O prolongamento tem de ser aprovado pelo parlamento, o que deverá ocorrer sem dificuldade, dado que o partido no poder, AKP, tem maioria absoluta.

O estado de emergência foi declarado a 20 de julho por três meses, prazo que expira a 19 de outubro.

O estado de emergência constitui o fundamento legal para a vaga de repressão empreendida pelo Estado turco contra os alegados autores e cúmplices da tentativa de golpe de 15 de julho, orquestrada, segundo Erdogan, pelo pregador muçulmano Fethullah Gulen, que nega qualquer relação com os factos.

A campanha, que segundo os mais recentes números oficiais levou à detenção de 32 mil pessoas, visa afastar da administração pública todos os alegados apoiantes ou simpatizantes de Gulen.

Na quinta-feira passada, o presidente turco, Recep Tayyip Erdogan, admitiu manter o estado de emergência por um ano.

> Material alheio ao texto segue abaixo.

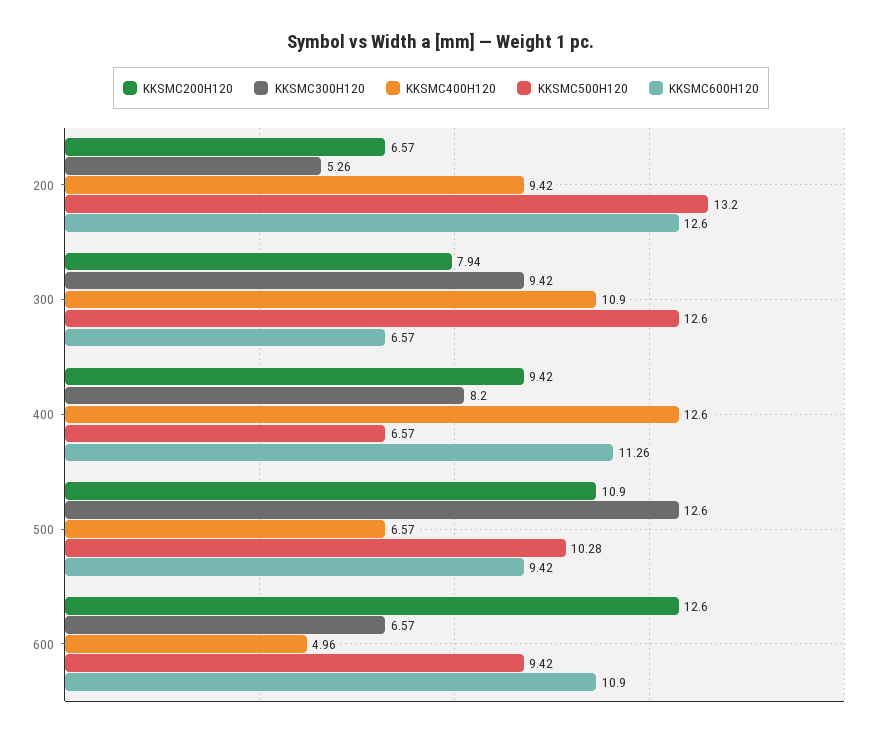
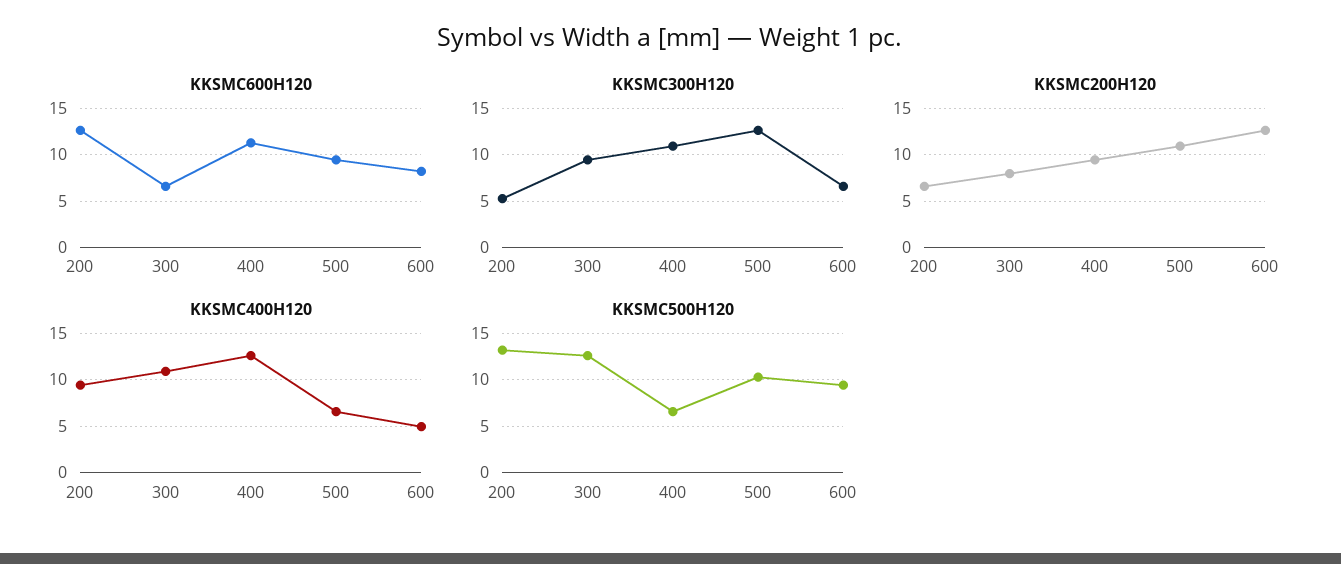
KKSMC300H120, 400: 8.2 -> 11
KKSMC600H120, 600: 10.9 -> 8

O líder do principal partido da oposição – o social-democrata CHP -, Kemal Kiliçdaroglu, criticou na sexta-feira essa possibilidade e anunciou que o seu partido votará contra.

A Constituição turca determina, no artigo 121.º, que a decisão formal de prolongar o estado de emergência cabe ao parlamento e não pode ir além dos quatro meses, embora possa ser repetido indefinidamente.